Сэйитиро всё больше пьянел. По красному лицу, неловким движениям становилось понятно, что он уже не отвечает за свои мысли. Этот юноша в приличном тёмно-синем пиджаке, скромном галстуке и неброских носках никогда особо не стремился смешаться с толпой, и даже около грязноватых манжет его рубашки витал запах самой обычной, заурядной жизни. Складывалось впечатление, что грязь осела не естественным путём, а он нанёс её на рукава собственным тяжким трудом. Тая и разлагаясь, будто выброшенная на песчаный берег медуза, в доме Кёко он, казалось, отверг любой выбор: углублявшиеся противоречия, идеи, чувства, одежда — всё представляло собой не более чем разношёрстную смесь.

Внезапно Сэйитиро сменил тему:

— Как Сюн перед тренировкой?

— Похоже, прекрасно. Уходил в хорошем настроении.

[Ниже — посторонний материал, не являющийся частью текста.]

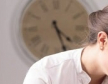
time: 4:26
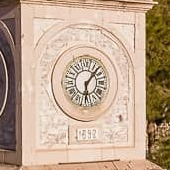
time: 6:06
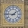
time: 1:46
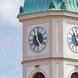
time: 11:59
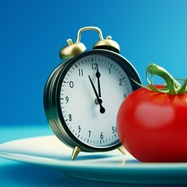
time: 11:00
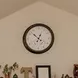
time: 12:52
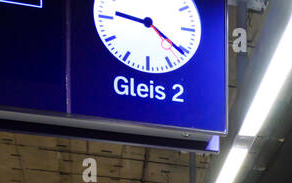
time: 9:21
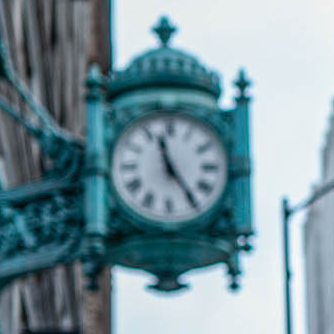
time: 11:24
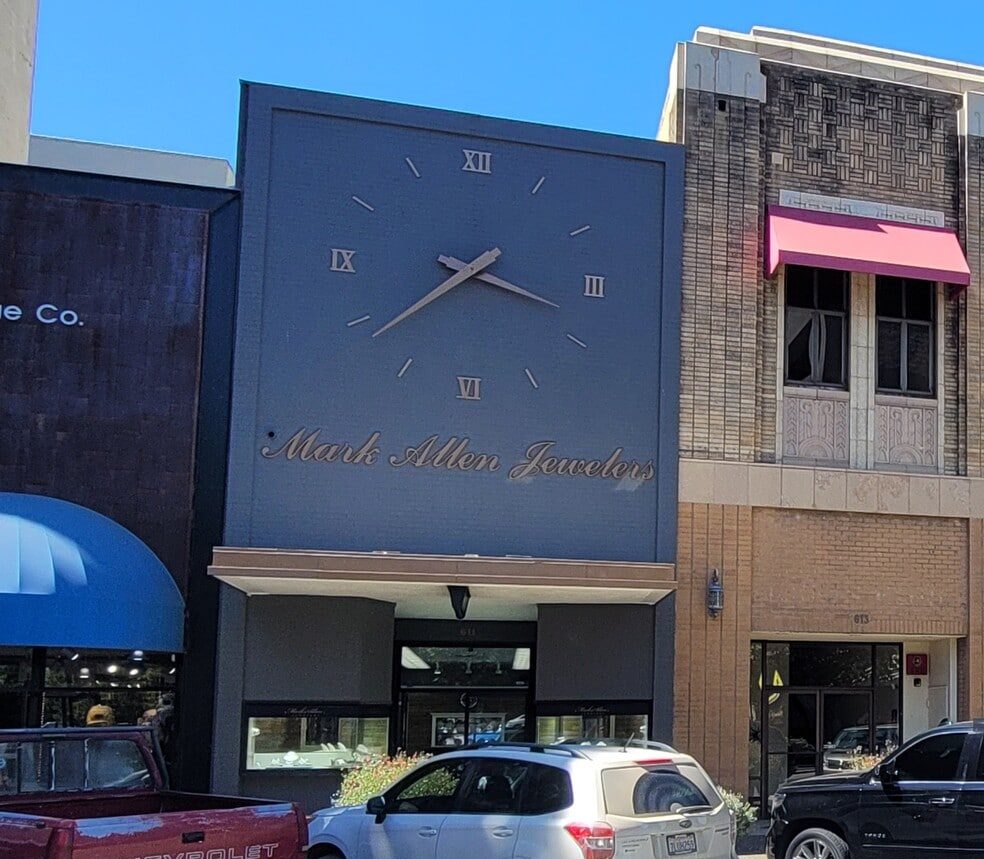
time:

Кёко рассказала о сегодняшней послеобеденной драке.

Сэйитиро вдоволь посмеялся. Сам он не ввязывался в драки, но любил рассказы о чужих стычках. Похвалил Кёко за храбрость и что она не растерялась.

Сэйитиро глубоко втянул ночной воздух, широко зевнул. Задвигался ярко освещённый острый кадык. Резко, будто желая сменить позу, он встал, подошёл к Кёко, пожал ей руку.

— Спокойной ночи. Пойду. Ты, наверное, устала после поездки.

— Так чего ж ты приходил? — спросила Кёко, не вставая со стула. Она не смотрела на Сэйитиро, а разглядывала острые кончики ярко-красных ногтей, которые в ночи казались ещё острее.

— Зачем приходил, спрашиваешь?

Помахивая портфелем с документами, он прошёлся несколько раз перед дверью, словно любуясь тем, как движется тень по дубовым створкам, затем изрёк:

— Что-то голова болит. Да… Должно быть, хотел дать тебе совет или услышать твоё мнение.

— По какому поводу?

Я скоро женюсь.

Кёко ничего на это не сказала и вышла в прихожую проводить Сэйитиро. Усилившийся к ночи ветер крутился, ударяясь о каменную ограду и стены, которые с трёх сторон окружали двор. Там, куда доставал свет из прихожей, было видно, как ветер раскачивает красные глянцевые плоды и сочные бледно-зелёные листья аукубы. Шарики плодов висели гроздьями.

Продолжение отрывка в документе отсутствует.